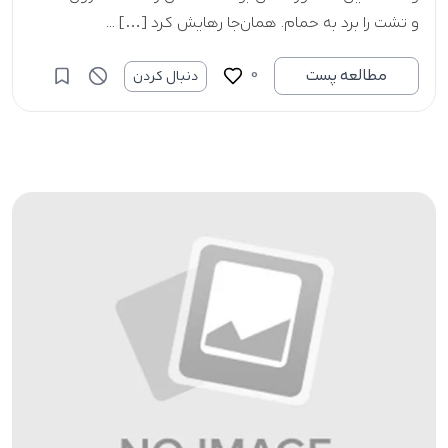
و تشت را برد به حمام. همان‌جا رهایش کرد […] ...
0
مطالعه پست
دنبال کردن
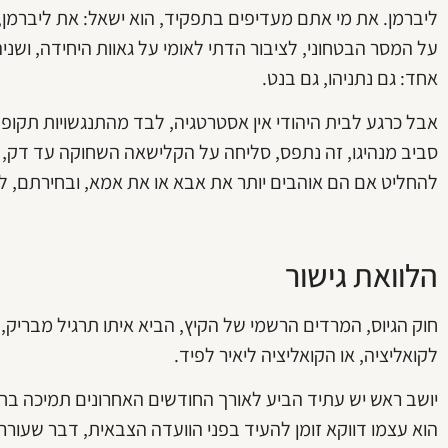
ליברמן. את מי אתם מעדיפים בתפקיד, הוא ישאל: את ליברמן, אול
על המסר הבטחוני, לציבור הדתי לאומי על גאוות היחידה, ושנ
אחד: גם נתניהו, גם בנט.
אבל כרגע לבית היהודי אין אסטרטגיה, לבד מהתנגשויות תקו
סביב מנהיגו, זה נתפס, סליחה על הקלישאה השחוקה עד דק, כי
להחליט אם הם אוהבים יותר את אבא או את אמא, ובחירתם, לפ
הלוואת גישור
חוק הגיוס, המרדים הרשמי של הקיץ, הביא איתו תרגיל מבריק, 
לקואליציה, או הקואליציה ליאיר לפיד.
יושב ראש יש עתיד הביע לאורך החודשים האחרונים תמיכה בחוק
הוא עצמו דווקא זומן להעיד בפני הוועדה הצבאית, דבר שעור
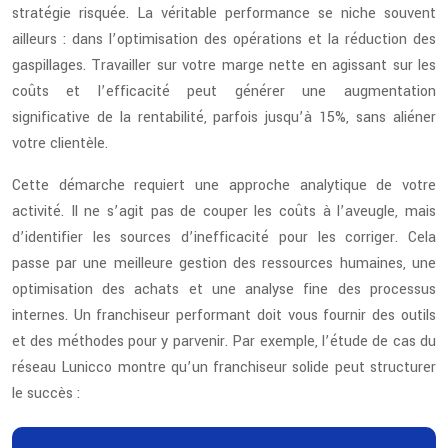
stratégie risquée. La véritable performance se niche souvent
ailleurs : dans l’optimisation des opérations et la réduction des
gaspillages. Travailler sur votre marge nette en agissant sur les
coûts et l’efficacité peut générer une augmentation
significative de la rentabilité, parfois jusqu’à 15%, sans aliéner
votre clientèle.
Cette démarche requiert une approche analytique de votre
activité. Il ne s’agit pas de couper les coûts à l’aveugle, mais
d’identifier les sources d’inefficacité pour les corriger. Cela
passe par une meilleure gestion des ressources humaines, une
optimisation des achats et une analyse fine des processus
internes. Un franchiseur performant doit vous fournir des outils
et des méthodes pour y parvenir. Par exemple, l’étude de cas du
réseau Lunicco montre qu’un franchiseur solide peut structurer
le succès :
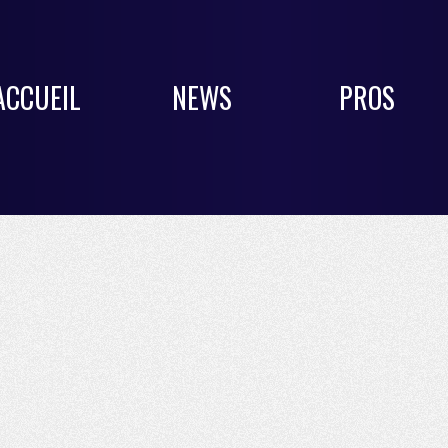
ACCUEIL
NEWS
PROS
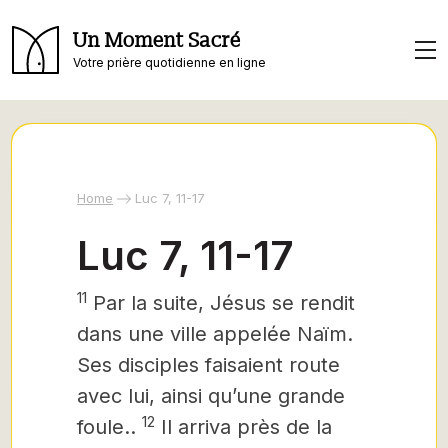
Un Moment Sacré
Votre prière quotidienne en ligne
Home
Luc 7, 11-17
Luc 7, 11-17
11
Par la suite,
Jésus se rendit
dans une ville appelée Naïm.
Ses disciples faisaient route
avec lui, ainsi qu’une grande
12
foule..
Il arriva près de la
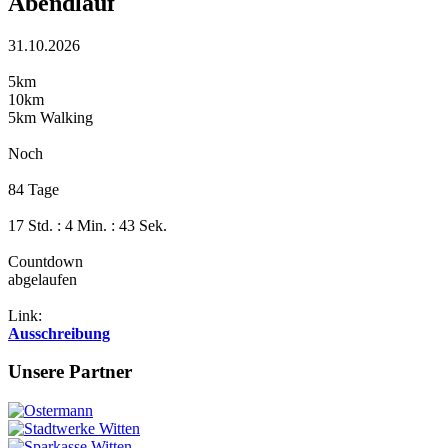
Abendlauf
31.10.2026
5km
10km
5km Walking
Noch
84 Tage
17 Std. : 4 Min. : 42 Sek.
Countdown
abgelaufen
Link:
Ausschreibung
Unsere Partner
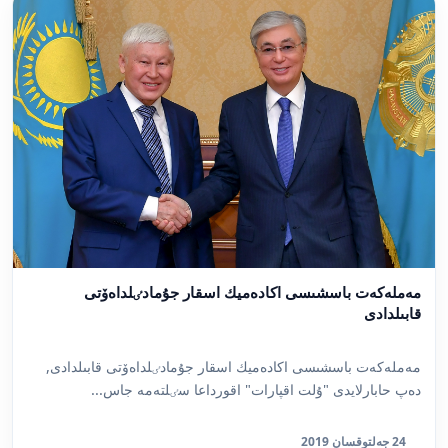
مەملەكەت باسشىسى اكادەميك اسقار جۇمادٸلداەۆتى
قابىلدادى
مەملەكەت باسشىسى اكادەميك اسقار جۇمادٸلداەۆتى قابىلدادى,
دەپ حابارلايدى "ۇلت اقپارات" اقورداعا سٸلتەمە جاس...
24 جەلتوقسان 2019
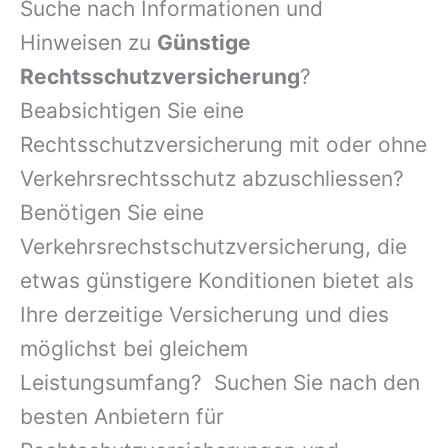
Suche nach Informationen und
Hinweisen zu
Günstige
Rechtsschutzversicherung
?
Beabsichtigen Sie eine
Rechtsschutzversicherung mit oder ohne
Verkehrsrechtsschutz abzuschliessen?
Benötigen Sie eine
Verkehrsrechstschutzversicherung, die
etwas günstigere Konditionen bietet als
Ihre derzeitige Versicherung und dies
möglichst bei gleichem
Leistungsumfang? Suchen Sie nach den
besten Anbietern für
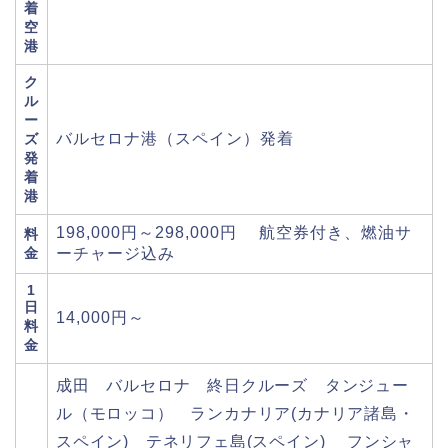
着
空
港
ク
ル
ー
バルセロナ港（スペイン）発着
ズ
発
着
港
198,000円～298,000円 航空券付き、燃油サ
料
金
ーチャージ込み
1
日
14,000円～
料
金
成田 バルセロナ 終日クルーズ タンジュー
ル（モロッコ） ランカナリア(カナリア諸島・
スペイン) テネリフェ島(スペイン) フンシャ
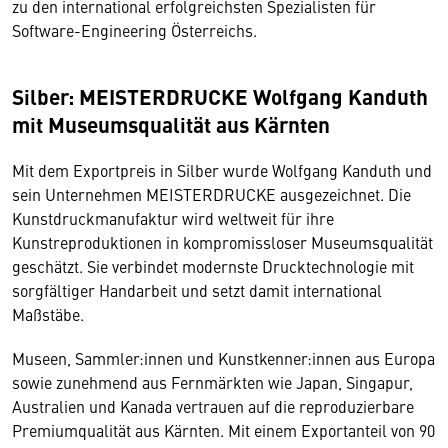
zu den international erfolgreichsten Spezialisten für
Software-Engineering Österreichs.
Silber: MEISTERDRUCKE Wolfgang Kanduth
mit Museumsqualität aus Kärnten
Mit dem Exportpreis in Silber wurde Wolfgang Kanduth und
sein Unternehmen MEISTERDRUCKE ausgezeichnet. Die
Kunstdruckmanufaktur wird weltweit für ihre
Kunstreproduktionen in kompromissloser Museumsqualität
geschätzt. Sie verbindet modernste Drucktechnologie mit
sorgfältiger Handarbeit und setzt damit international
Maßstäbe.
Museen, Sammler:innen und Kunstkenner:innen aus Europa
sowie zunehmend aus Fernmärkten wie Japan, Singapur,
Australien und Kanada vertrauen auf die reproduzierbare
Premiumqualität aus Kärnten. Mit einem Exportanteil von 90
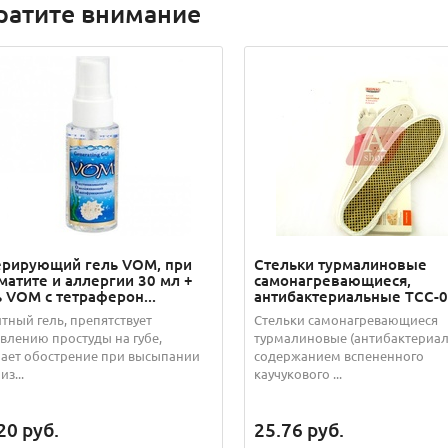
ратите внимание
ерирующий гель VOM, при
Стельки турмалиновые
матите и аллергии 30 мл +
самонагревающиеся,
ь VOM с тетраферон...
антибактериальные ТСС-
тный гель, препятствует
Стельки самонагревающиеся
влению простуды на губе,
турмалиновые (антибактериал
ает обострение при высыпании
содержанием вспененного
из...
каучукового ...
20
руб.
25.76
руб.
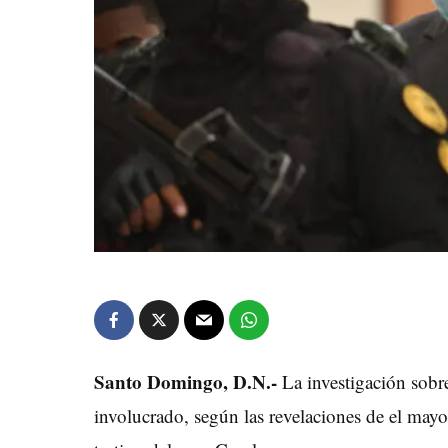
Santo Domingo, D.N.-
La investigación sobre
involucrado, según las revelaciones de el may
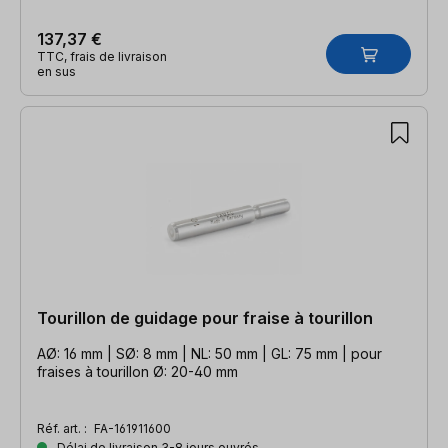
137,37 €
TTC, frais de livraison
en sus
Tourillon de guidage pour fraise à tourillon
AØ: 16 mm | SØ: 8 mm | NL: 50 mm | GL: 75 mm | pour
fraises à tourillon Ø: 20-40 mm
Réf. art. :
FA-161911600
Délai de livraison 3-8 jours ouvrés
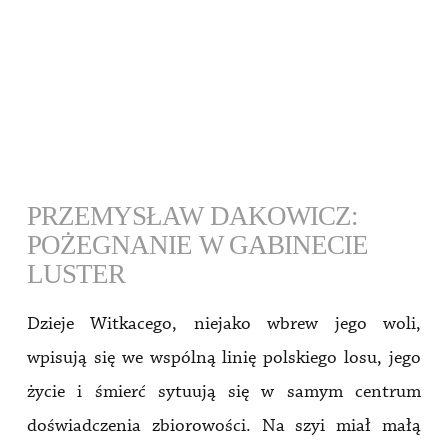
VIEW POST
PRZEMYSŁAW DAKOWICZ:
POŻEGNANIE W GABINECIE
LUSTER
Dzieje Witkacego, niejako wbrew jego woli,
wpisują się we wspólną linię polskiego losu, jego
życie i śmierć sytuują się w samym centrum
doświadczenia zbiorowości. Na szyi miał małą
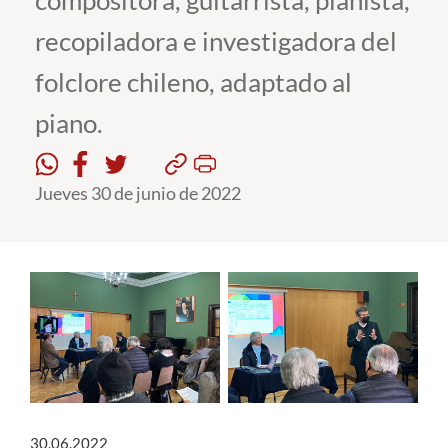
compositora, guitarrista, pianista,
recopiladora e investigadora del
Estudiantes
folclore chileno, adaptado al
Académicos
piano.
Funcionarios
Alumni
Jueves 30 de junio de 2022
English
30.06.2022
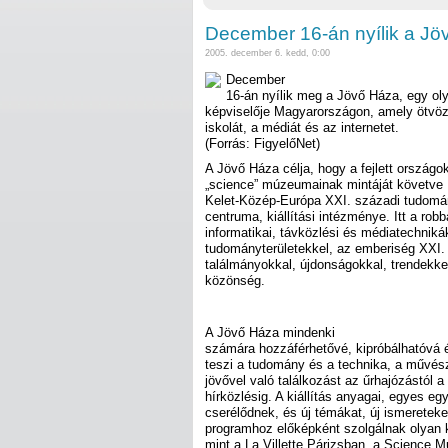
December 16-án nyílik a Jö
2005. december 6. kedd, 0:00
December
16-án nyílik meg a Jövő Háza, egy oly
képviselője Magyarországon, amely ötvöz
iskolát, a médiát és az internetet.
(Forrás: FigyelőNet)
A Jövő Háza célja, hogy a fejlett országo
„science” múzeumainak mintáját követve
Kelet-Közép-Európa XXI. századi tudomány
centruma, kiállítási intézménye. Itt a rob
informatikai, távközlési és médiatechniká
tudományterületekkel, az emberiség XXI.
találmányokkal, újdonságokkal, trendekke
közönség.
A Jövő Háza mindenki
számára hozzáférhetővé, kipróbálhatóvá é
teszi a tudomány és a technika, a művés
jövővel való találkozást az űrhajózástól a
hírközlésig. A kiállítás anyagai, egyes e
cserélődnek, és új témákat, új ismereteket
programhoz előképként szolgálnak olyan
mint a La Villette Párizsban, a Scienc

- - -

→ DIRECTIVE: What are the lines from the one with "programhoz előképként szolgálnak olyan" through the end of the records above? Set them down exactly, both ends included, and nothing else.

→ EXPECTED ANSWER:
programhoz előképként szolgálnak olyan
mint a La Villette Párizsban, a Scienc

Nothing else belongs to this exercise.